REQUIREMENT: Please update the lines in the records starting at the one containing "The graphics will" and ending at the one containing "Intel’s 9th Generation", replacing "Coffee Lake" with "Coffee Lake-S" and leaving everything else unchanged. Return only those lines.

DATA FOR REVIEW:
· · · · · · ·
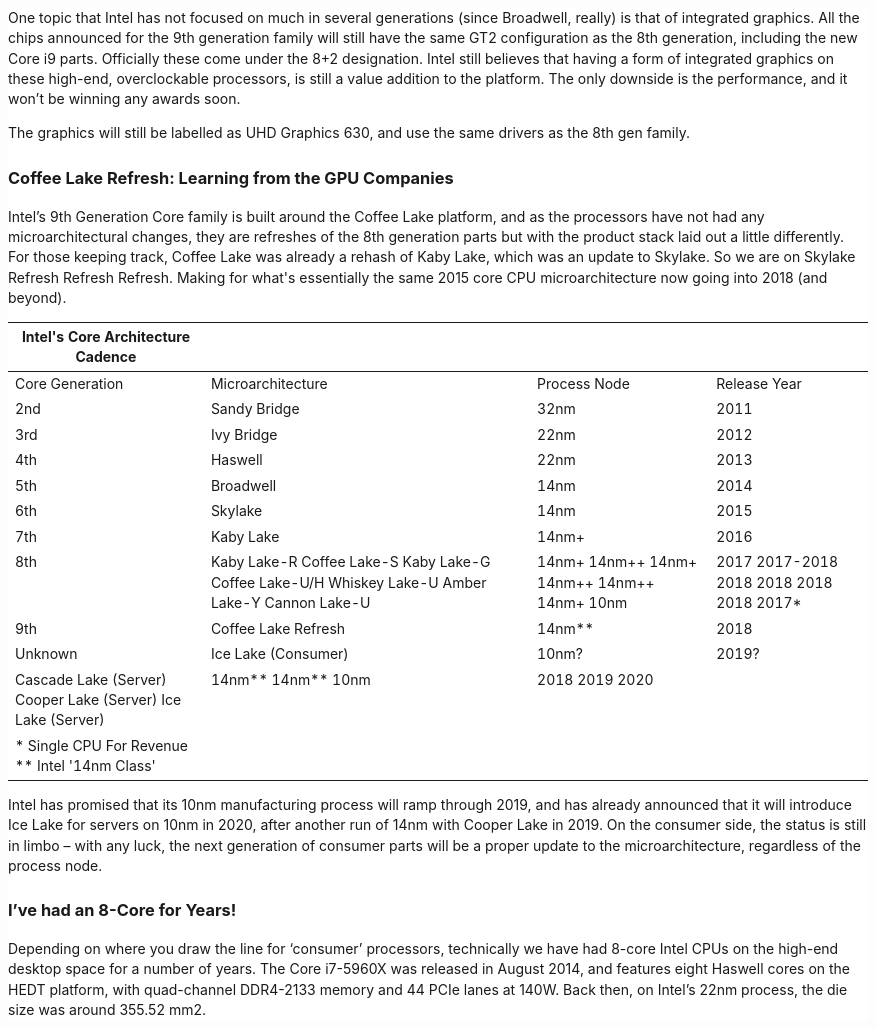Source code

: One topic that Intel has not focused on much in several generations (since Broadwell, really) is that of integrated graphics. All the chips announced for the 9th generation family will still have the same GT2 configuration as the 8th generation, including the new Core i9 parts. Officially these come under the 8+2 designation. Intel still believes that having a form of integrated graphics on these high-end, overclockable processors, is still a value addition to the platform. The only downside is the performance, and it won’t be winning any awards soon.

The graphics will still be labelled as UHD Graphics 630, and use the same drivers as the 8th gen family.

### Coffee Lake Refresh: Learning from the GPU Companies

Intel’s 9th Generation Core family is built around the Coffee Lake platform, and as the processors have not had any microarchitectural changes, they are refreshes of the 8th generation parts but with the product stack laid out a little differently. For those keeping track, Coffee Lake was already a rehash of Kaby Lake, which was an update to Skylake. So we are on Skylake Refresh Refresh Refresh. Making for what's essentially the same 2015 core CPU microarchitecture now going into 2018 (and beyond).

| Intel's Core Architecture Cadence                            |                                                              |                                             |                                          |
| ------------------------------------------------------------ | ------------------------------------------------------------ | ------------------------------------------- | ---------------------------------------- |
| Core Generation                                              | Microarchitecture                                            | Process Node                                | Release Year                             |
| 2nd                                                          | Sandy Bridge                                                 | 32nm                                        | 2011                                     |
| 3rd                                                          | Ivy Bridge                                                   | 22nm                                        | 2012                                     |
| 4th                                                          | Haswell                                                      | 22nm                                        | 2013                                     |
| 5th                                                          | Broadwell                                                    | 14nm                                        | 2014                                     |
| 6th                                                          | Skylake                                                      | 14nm                                        | 2015                                     |
| 7th                                                          | Kaby Lake                                                    | 14nm+                                       | 2016                                     |
| 8th                                                          | Kaby Lake-R Coffee Lake-S Kaby Lake-G Coffee Lake-U/H Whiskey Lake-U Amber Lake-Y Cannon Lake-U | 14nm+ 14nm++ 14nm+ 14nm++ 14nm++ 14nm+ 10nm | 2017 2017-2018 2018 2018 2018 2018 2017* |
| 9th                                                          | Coffee Lake Refresh                                          | 14nm**                                      | 2018                                     |
| Unknown                                                      | Ice Lake (Consumer)                                          | 10nm?                                       | 2019?                                    |
| Cascade Lake (Server) Cooper Lake (Server) Ice Lake (Server) | 14nm** 14nm** 10nm                                           | 2018 2019 2020                              |                                          |
| * Single CPU For Revenue ** Intel '14nm Class'               |                                                              |                                             |                                          |

Intel has promised that its 10nm manufacturing process will ramp through 2019, and has already announced that it will introduce Ice Lake for servers on 10nm in 2020, after another run of 14nm with Cooper Lake in 2019. On the consumer side, the status is still in limbo – with any luck, the next generation of consumer parts will be a proper update to the microarchitecture, regardless of the process node.

### I’ve had an 8-Core for Years!

Depending on where you draw the line for ‘consumer’ processors, technically we have had 8-core Intel CPUs on the high-end desktop space for a number of years. The Core i7-5960X  was released in August 2014, and features eight Haswell cores on the HEDT platform, with quad-channel DDR4-2133 memory and 44 PCIe lanes at 140W. Back then, on Intel’s 22nm process, the die size was around 355.52 mm2.

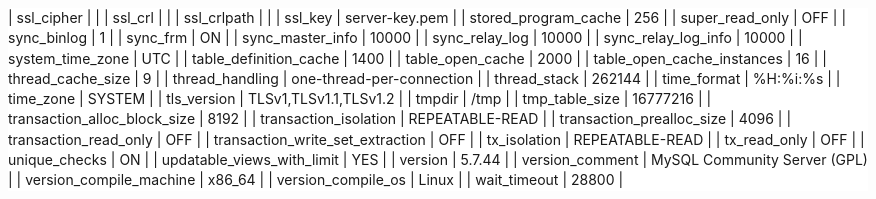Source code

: | ssl_cipher |  |
| ssl_crl |  |
| ssl_crlpath |  |
| ssl_key | server-key.pem |
| stored_program_cache | 256 |
| super_read_only | OFF |
| sync_binlog | 1 |
| sync_frm | ON |
| sync_master_info | 10000 |
| sync_relay_log | 10000 |
| sync_relay_log_info | 10000 |
| system_time_zone | UTC |
| table_definition_cache | 1400 |
| table_open_cache | 2000 |
| table_open_cache_instances | 16 |
| thread_cache_size | 9 |
| thread_handling | one-thread-per-connection |
| thread_stack | 262144 |
| time_format | %H:%i:%s |
| time_zone | SYSTEM |
| tls_version | TLSv1,TLSv1.1,TLSv1.2 |
| tmpdir | /tmp |
| tmp_table_size | 16777216 |
| transaction_alloc_block_size | 8192 |
| transaction_isolation | REPEATABLE-READ |
| transaction_prealloc_size | 4096 |
| transaction_read_only | OFF |
| transaction_write_set_extraction | OFF |
| tx_isolation | REPEATABLE-READ |
| tx_read_only | OFF |
| unique_checks | ON |
| updatable_views_with_limit | YES |
| version | 5.7.44 |
| version_comment | MySQL Community Server (GPL) |
| version_compile_machine | x86_64 |
| version_compile_os | Linux |
| wait_timeout | 28800 |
· · · · · · ·
RESPONSE AREA:
The graphics will still be labelled as UHD Graphics 630, and use the same drivers as the 8th gen family.

### Coffee Lake-S Refresh: Learning from the GPU Companies

Intel’s 9th Generation Core family is built around the Coffee Lake-S platform, and as the processors have not had any microarchitectural changes, they are refreshes of the 8th generation parts but with the product stack laid out a little differently. For those keeping track, Coffee Lake-S was already a rehash of Kaby Lake, which was an update to Skylake. So we are on Skylake Refresh Refresh Refresh. Making for what's essentially the same 2015 core CPU microarchitecture now going into 2018 (and beyond).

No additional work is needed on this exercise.